## SUPPLIED DATA
'''

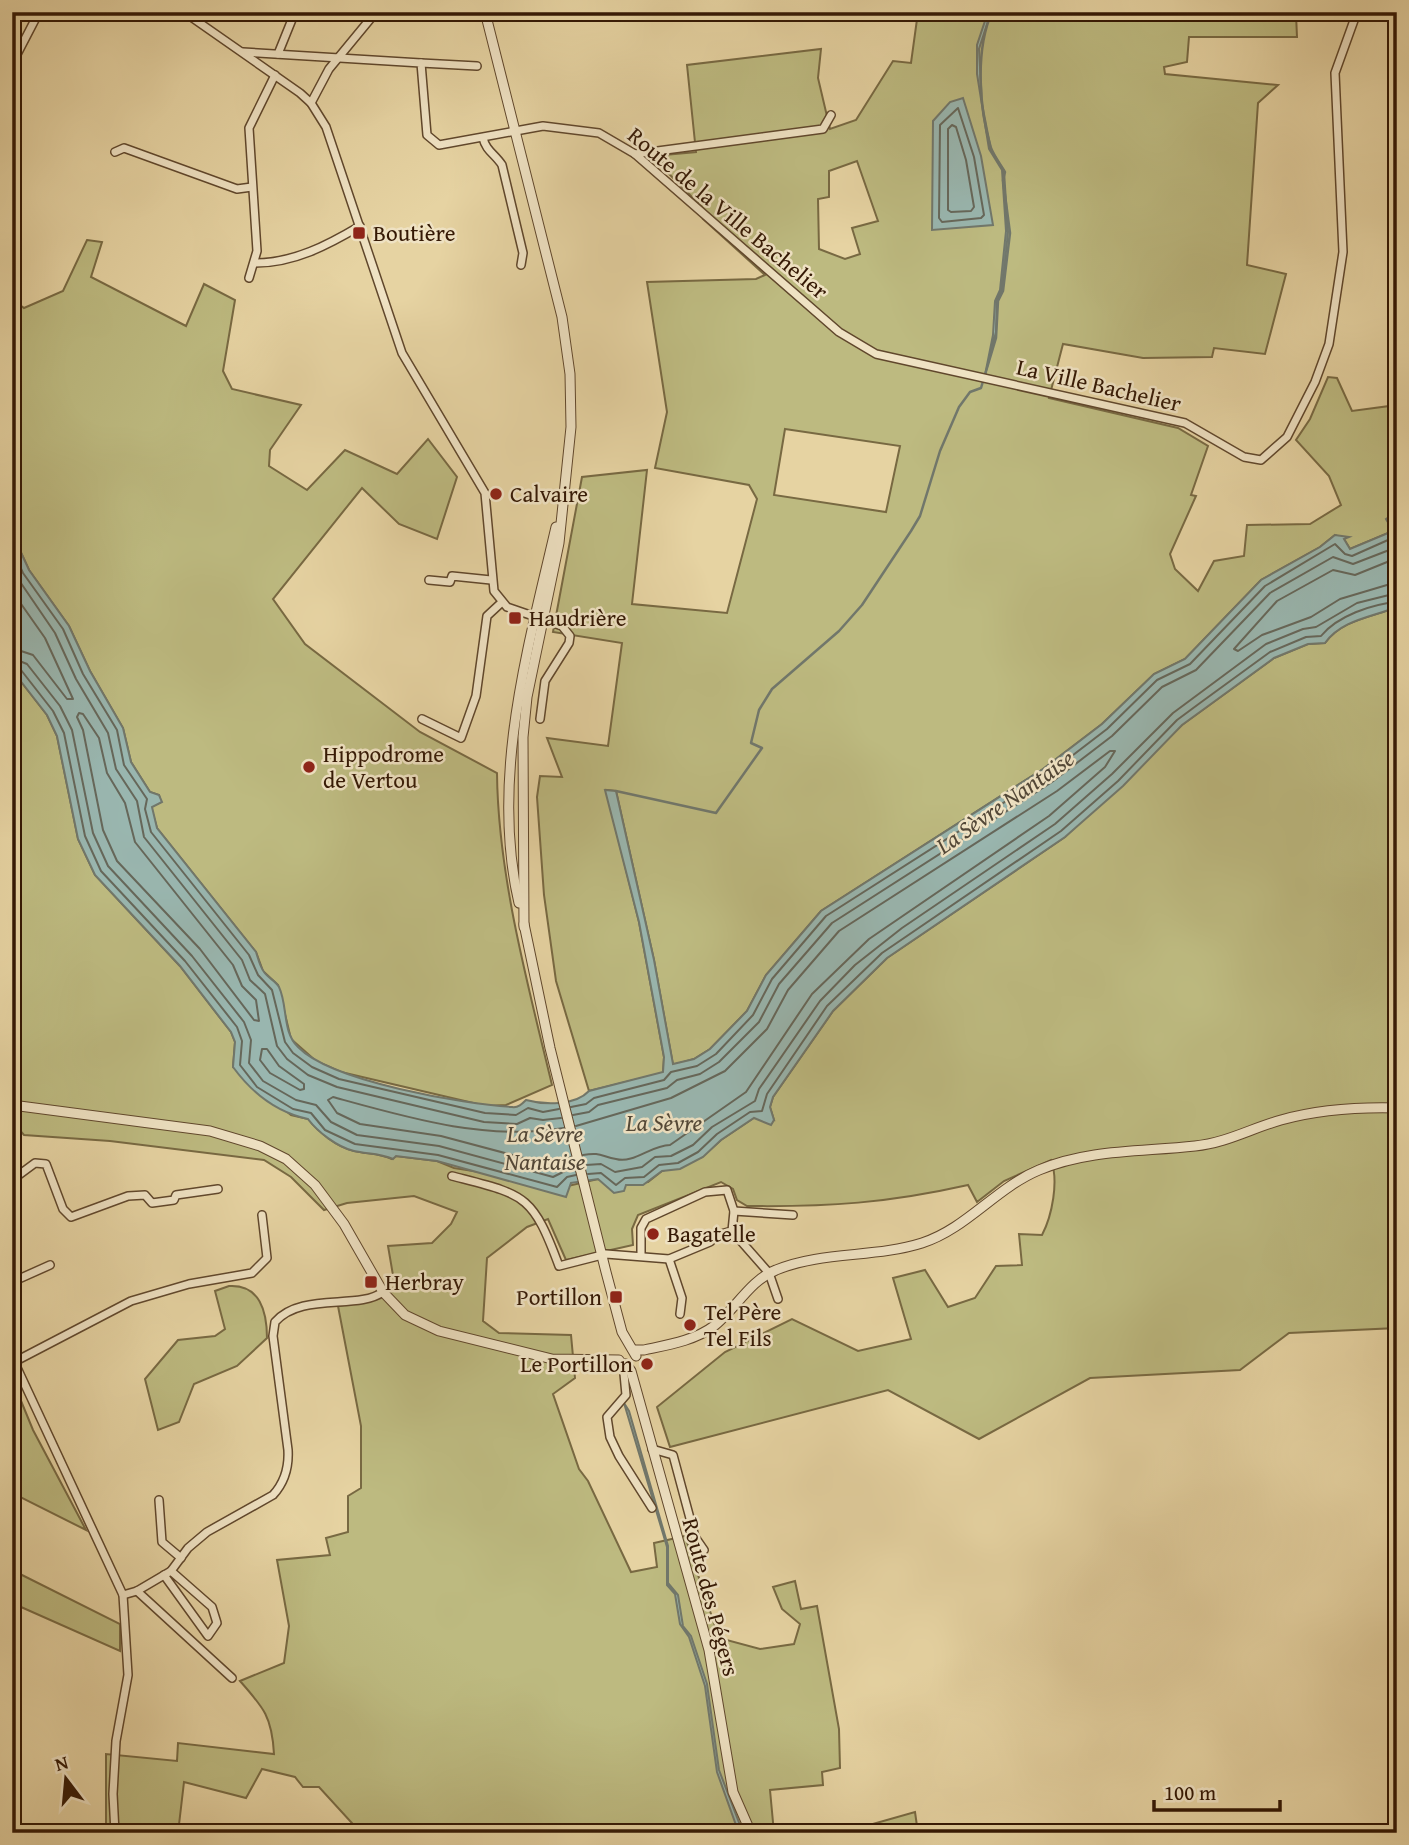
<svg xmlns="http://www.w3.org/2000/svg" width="1409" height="1845" font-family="'Gentium Book Plus',serif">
	<rect width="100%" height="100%" fill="#e6d3a2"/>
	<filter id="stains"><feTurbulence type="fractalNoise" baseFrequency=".00286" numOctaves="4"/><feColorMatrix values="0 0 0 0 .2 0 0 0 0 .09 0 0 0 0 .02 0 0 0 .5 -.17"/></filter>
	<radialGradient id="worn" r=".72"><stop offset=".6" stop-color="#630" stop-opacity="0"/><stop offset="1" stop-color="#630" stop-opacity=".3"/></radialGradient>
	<g fill="#bdba80" stroke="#786942" stroke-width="2" fill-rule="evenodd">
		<path d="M918,12H1305L1296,14L1297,37H1189L1187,62L1164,67L1165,74L1278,85L1258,103L1247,265L1286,274L1265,354L1214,348L1212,357L1143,358L1063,344L1049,398L1178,428L1208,446L1191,495L1196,496L1170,554L1175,569L1198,591L1214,561L1244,556L1247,525L1310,524L1341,505L1329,476L1296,440L1310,419L1328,377L1337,378L1352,411L1389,406L1397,380V525L1392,515L1393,531L1350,549L1344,539L1335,535L1320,547L1261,580L1185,659L1154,674L1102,724L1043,769L821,911L766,975L747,1011L710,1049L694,1059L673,1065L654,960L616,791L606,790L639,922L664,1057L663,1073L589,1091L556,981L544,895L537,797L540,776L562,777L547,738L608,746L622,643L553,632L582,477L647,470L632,604L727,613L757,499L749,485L655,468L667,412L647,282L756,279L765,275L703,219L708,213L662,167L664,155L696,152L687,65L821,49L818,78L830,129L856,120L893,61L911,63ZM857,161L878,221L852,228L860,254L845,259L819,249L818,199L829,197V171ZM785,429L900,446L886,512L774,495Z"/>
		<path d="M87,240L102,242L91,277L186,326L204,284L235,300L223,371L232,389L301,405L270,450L269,466L307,490L345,450L397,474L428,439L457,477L437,539L399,524L362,488L273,599L305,644L420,732L497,773C498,876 528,985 552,1085L506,1105L486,1106L341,1072L316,1061L291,1039L278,985L263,971L256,952L157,828L151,807L161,802L159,795L150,792L131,762L123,728L90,671L69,626L29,570L12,533V299L24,308L63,291Z"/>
		<path d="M1397,607V1328L1289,1333L1240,1370L1090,1378L979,1439L888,1390L670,1447L657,1407L725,1352L792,1319L858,1351L911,1339L893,1278L925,1270L948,1307L975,1298L996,1266L1022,1265L1019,1234L1042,1235C1052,1216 1059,1181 1051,1160L1004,1181L977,1202L968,1185C888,1203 829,1207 747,1206L737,1200L733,1189L721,1182L638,1215L632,1229L633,1245L566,1260L548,1219L527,1227L487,1258L483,1321L499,1333L571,1335L575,1378L553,1394L579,1469L588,1481L631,1572L657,1567L654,1543L685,1536L719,1638L760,1649L794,1644L800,1624L782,1609L773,1587L795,1581L801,1609L817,1606L839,1729L840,1768L822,1772L823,1785L770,1790L774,1833H361L319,1787H303L295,1777L262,1769L246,1798L184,1782L178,1833H106V1754L177,1761L178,1743L274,1754C272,1717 264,1708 240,1681L284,1663L289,1626L277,1560L330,1555L326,1538L348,1532V1496L361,1488V1426L338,1306L368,1301L395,1287L388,1246L432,1243L451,1224L457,1212L414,1196L347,1203L324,1210L291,1177L264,1160L110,1141L24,1135L17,1127L12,1128V670L47,715L57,736L78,839L95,875L180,966L231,1032L235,1042L233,1067L291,1115L308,1119C318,1132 337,1147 354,1151C367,1154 380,1153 392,1159L396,1156L437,1161L454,1168L568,1186L598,1179L626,1185L648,1182L662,1171L702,1157L721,1140L755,1117L774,1120L770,1107L773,1097L833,1011L887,958L1065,837L1182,725L1204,709L1274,658L1308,644L1325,643C1341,620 1372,617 1397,607Z"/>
		<path d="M229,1286C260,1284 267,1312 267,1338L237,1366L194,1384L179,1422L158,1430L145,1379L178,1340L215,1336L225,1329L215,1291Z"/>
		<polygon points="12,1379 33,1430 86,1530 12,1493"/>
		<polygon points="12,1570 120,1624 120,1651 12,1603"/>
		<polygon points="915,1812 918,1833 841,1833"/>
	</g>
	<g fill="#99b6af" stroke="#71776b" stroke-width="2">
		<polygon points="988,12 991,12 979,49 982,104 991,150 1004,171 1008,232 1002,290 997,300 996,332 985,375 993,335 995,301 1000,290 1006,231 1002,170 989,149 977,74 977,45"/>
		<polygon points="963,98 981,156 993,225 932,230 933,121 950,102"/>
		<path d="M1392,515L1397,525V607C1372,617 1341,620 1325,643L1308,644L1274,658L1204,709L1182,725L1123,786L1065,837L887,958L833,1011L773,1097L770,1107L774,1120L771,1125L754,1118L721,1140L703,1157L680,1169L662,1171L643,1185H626L624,1191L614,1193L598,1179L571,1183L566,1197L437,1161L396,1156L393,1159C380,1153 367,1154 354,1151C337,1147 318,1132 308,1119C275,1112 252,1093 233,1067L235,1042L231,1032L180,966L95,875L78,839L57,736L47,715L12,670V533L29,570L69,626L90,671L123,728L131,762L150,792L159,795L162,802L152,807L157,828L256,952C258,958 260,967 264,972C268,978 276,981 279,987C288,1006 282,1032 298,1047C332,1082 464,1104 512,1107C518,1108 522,1104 526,1100C544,1105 575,1106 589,1091L663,1072L664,1057L639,922L605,790L616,791L654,960L673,1064L694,1059L710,1049L747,1011L766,975L821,911L1043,769L1102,724L1154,674L1185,659L1261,580L1320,547L1335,535L1349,537L1344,539L1350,549L1393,531L1386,519Z"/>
		<polygon points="624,1403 629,1411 668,1546 668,1583 678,1595 683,1626 691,1636 707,1684 719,1770 743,1833 730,1833 737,1828 717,1772 705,1686 689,1637 680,1624 675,1594 667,1585 667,1547"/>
	</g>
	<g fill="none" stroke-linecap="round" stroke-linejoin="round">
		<g stroke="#66675a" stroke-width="2">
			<polygon points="958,108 974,157 984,215 981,218 942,222 939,218 940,125"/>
			<polygon points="952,125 956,127 966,160 974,207 971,211 951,212 948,210 948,129"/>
			<polyline points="12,549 23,573 63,629 83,674 117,730 124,765 147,799 145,809 151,832 249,955 258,975 272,990 285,1042 293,1053 312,1067 339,1079 485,1113 516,1115 528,1108 543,1112 559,1109"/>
			<polyline points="1397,558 1355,575 1333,570 1277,601 1234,649 1238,651 1262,635 1311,617 1340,599 1397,582"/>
			<polyline points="12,570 55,633 76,679 108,733 116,769 137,801 144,837 242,960 250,980 265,994 277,1046 287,1059 308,1075 337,1087 484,1122 517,1124 530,1118 543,1120 561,1118"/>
			<polyline points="12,591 45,638 73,699 67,699 33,655 12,648"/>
			<polyline points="12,658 27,664 60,706 72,730 93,833 108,866 192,956 244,1022 251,1040 249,1063 263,1081 296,1100 316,1105 331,1122 357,1135 439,1146 553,1177 573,1167"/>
			<polyline points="12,667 21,670 53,711 64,733 85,836 101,871 185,961 237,1027 242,1041 240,1065 257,1087 293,1109 311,1113 325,1130 355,1144 438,1155 557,1187 567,1177 576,1175"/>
			<polygon points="79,713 83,714 99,738 107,773 125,803 135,842 233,965 242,986 256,1000 259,1021 254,1020 200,949 117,861 103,830 83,730 77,717"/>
			<polygon points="262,1049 267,1049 279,1066 304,1084 304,1089 300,1090 270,1073 260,1060"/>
			<polyline points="571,1107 586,1104 594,1098 664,1080 671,1072 697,1066 716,1054 753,1015 772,979 826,916 1047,775 1107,729 1157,680 1190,664 1265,586 1335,544 1345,554 1352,556 1397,536"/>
			<polyline points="573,1115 589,1112 598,1105 667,1088 677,1080 700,1074 719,1062 759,1022 779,984 832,923 1052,782 1112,736 1162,687 1196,670 1270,593 1333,557 1353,564 1397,547"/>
			<path d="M576,1126L671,1098L725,1071L767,1029L788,990L839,931L1057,791L1110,751H1115L1105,767L1049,816L869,939L812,994L746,1092L670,1145C651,1145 634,1164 616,1159C601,1156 600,1152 583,1155"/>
			<path d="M564,1128C486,1141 409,1118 333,1097L328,1100L337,1113L360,1124L441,1136L550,1165L571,1157"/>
			<polyline points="586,1165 601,1164 615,1172 642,1167 655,1157 671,1156 693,1145 712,1127 755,1101 759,1089 820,1001 855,965 902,928 1055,824 1112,774 1173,713 1266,644 1303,629 1316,627 1357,603 1397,593"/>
			<path d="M588,1174L601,1173L616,1185L625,1178L644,1177L659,1165L678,1163L698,1152L717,1134L750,1112L762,1111L767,1094L827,1006L882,953L1061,831L1118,781L1177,720L1200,703L1270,652L1306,637L1321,636C1337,616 1372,604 1397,602"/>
		</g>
		<path stroke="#71776b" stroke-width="2.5" d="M616,791L716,813L762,748L751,743L759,710L772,689L839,631L862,605L911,531L920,516L940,451L959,407L970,392L981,388L996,338L998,301L1003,291L1010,233L1003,180L1005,172C1001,165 994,156 991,148C979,109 975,50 992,12"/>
		<defs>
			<g id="minor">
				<polyline points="184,12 300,93 311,103 326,127 402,353 485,493 494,591 507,607 562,626 570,636 569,643 545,681 540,719"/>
				<polyline points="243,52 421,63 427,135 439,145 543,126 599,133 635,154 839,332 876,354 1185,423 1244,457 1261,460 1287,437 1315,382 1329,344 1343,252 1335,73 1357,12"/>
				<polyline points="278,54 295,12"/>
				<polyline points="421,63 477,66"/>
				<polyline points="12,64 39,12"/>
				<polyline points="311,103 329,69 376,12"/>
				<path d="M483,138C486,151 495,154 502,165L523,253L521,265"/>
				<polyline points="115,152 124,148 237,189 252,187"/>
				<polyline points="635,154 823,129 831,115"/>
				<path d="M255,263C294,263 328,245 360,226"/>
				<polyline points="249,278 257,251 249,128 275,75"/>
				<polyline points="429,580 450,582 452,576 491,580"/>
				<polyline points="422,719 461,738 476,696 487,616 501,603"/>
				<path d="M452,1176C525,1195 532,1193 559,1266L606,1254L669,1259L710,1242L717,1235L732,1231L769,1273L778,1299"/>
				<polyline points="12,1180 35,1163 46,1164 63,1209 71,1217 128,1196 145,1195 152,1203 174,1200 176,1195 218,1189"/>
				<polyline points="734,1211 793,1215"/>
				<polyline points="641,1255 641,1228 646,1219 705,1192 727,1190 734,1211 732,1231"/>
				<polyline points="669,1259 682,1298 680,1314"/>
				<polyline points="12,1282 50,1265"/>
				<polyline points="12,1357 123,1595 128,1675 116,1741 113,1794 115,1833"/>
				<polyline points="14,1362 131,1301 189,1284 252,1273 267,1258 262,1215"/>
				<polyline points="623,1363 626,1395 607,1417 610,1437 619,1456 652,1508"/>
				<polyline points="652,1449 673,1455 695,1537 704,1550"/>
				<polyline points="159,1500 162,1542 181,1558"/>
				<polyline points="164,1575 208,1636 217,1623 212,1607 171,1571"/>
				<polyline points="137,1591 232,1678"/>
				<path d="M123,1595L137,1591L171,1571L188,1548L207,1532L273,1495C285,1482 289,1468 288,1450L273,1336L275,1322C301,1292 358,1310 383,1292"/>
			</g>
			<g id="tertiary">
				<polyline points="485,12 562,317 570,374 571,427 559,543 527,697 523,737 524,927"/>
				<path d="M519,903C490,779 528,648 556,527"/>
				<polyline points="524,924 550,1048 606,1272 622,1332 636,1356"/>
				<polyline points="12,1105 210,1131 260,1146 286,1159 315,1185 344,1224 383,1292 405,1315 439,1331 552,1359 619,1360"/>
				<path d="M635,1350H644C667,1345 694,1341 714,1326C735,1310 750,1280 776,1270C822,1251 875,1258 922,1243C966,1229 996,1188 1039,1170C1089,1149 1142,1152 1195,1146C1226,1143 1252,1128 1281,1120C1317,1110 1359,1107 1397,1108"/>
				<polyline points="626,1364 631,1371 709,1650 733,1792 751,1833"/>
			</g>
		</defs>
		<use href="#minor" stroke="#60472c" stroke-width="10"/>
		<use href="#tertiary" stroke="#60472c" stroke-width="11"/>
		<use href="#minor" stroke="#efe2c3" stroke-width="7"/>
		<use href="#tertiary" stroke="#efe2c3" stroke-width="9"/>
	</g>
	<g fill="#8f2418" stroke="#efe2c3" stroke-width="2.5">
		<rect x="352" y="226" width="14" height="14" rx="3.5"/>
		<circle cx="496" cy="494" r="7"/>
		<rect x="508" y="611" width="14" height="14" rx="3.5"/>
		<circle cx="309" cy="767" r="7"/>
		<circle cx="653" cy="1234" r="7"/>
		<rect x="364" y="1275" width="14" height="14" rx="3.5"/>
		<rect x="609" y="1290" width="14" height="14" rx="3.5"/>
		<circle cx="690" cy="1325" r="7"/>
		<circle cx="647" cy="1364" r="7"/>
	</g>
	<g text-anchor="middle" stroke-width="5" stroke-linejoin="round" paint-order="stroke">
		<g font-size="23" fill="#341804" stroke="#efe2c3">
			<text transform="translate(728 213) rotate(40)" y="8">Route de la Ville Bachelier</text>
			<text transform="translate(1099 385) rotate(13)" y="8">La Ville Bachelier</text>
			<text transform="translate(711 1597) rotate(75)" y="8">Route des Pégers</text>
		</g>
		<g font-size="23" fill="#341804" stroke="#efe2c3" text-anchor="start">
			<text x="373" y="241">Boutière</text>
			<text x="510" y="502">Calvaire</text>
			<text x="529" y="626">Haudrière</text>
			<text x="323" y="762">Hippodrome<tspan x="323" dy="26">de Vertou</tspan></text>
			<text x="667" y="1242">Bagatelle</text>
			<text x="385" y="1290">Herbray</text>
			<text x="602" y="1305" text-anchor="end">Portillon</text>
			<text x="704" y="1320">Tel Père<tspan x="704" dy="26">Tel Fils</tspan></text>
			<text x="633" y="1372" text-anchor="end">Le Portillon</text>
		</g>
		<g font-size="24" font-style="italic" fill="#524737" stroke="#efe2c3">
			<text transform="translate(1005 802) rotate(-35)" y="8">La Sèvre Nantaise</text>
			<text x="664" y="1131">La Sèvre</text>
			<text x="545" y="1142">La Sèvre<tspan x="545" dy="28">Nantaise</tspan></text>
		</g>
	</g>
	<rect width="1409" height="1845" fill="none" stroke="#e6d3a2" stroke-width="42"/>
	<rect x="14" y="14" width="1381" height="1817" fill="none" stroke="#341804" stroke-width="3.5"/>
	<rect x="21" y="21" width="1367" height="1803" fill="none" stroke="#341804" stroke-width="2"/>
	<g transform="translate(66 1779) rotate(344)" stroke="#efe2c3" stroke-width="5" paint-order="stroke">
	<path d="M0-5L12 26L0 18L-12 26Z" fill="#341804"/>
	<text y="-10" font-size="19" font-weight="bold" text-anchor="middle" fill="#341804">N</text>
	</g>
	<path d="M1154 1800v10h126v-10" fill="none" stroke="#341804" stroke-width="3.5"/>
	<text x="1164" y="1800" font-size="21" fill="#341804" stroke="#efe2c3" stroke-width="5" paint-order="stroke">100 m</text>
	<rect width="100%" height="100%" filter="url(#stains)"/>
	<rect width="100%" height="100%" fill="url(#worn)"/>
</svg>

'''

## WORK ITEM
Please state how many lines in the entries above include the word "round", giving only the number.

## ANSWER FOR THIS EXERCISE
2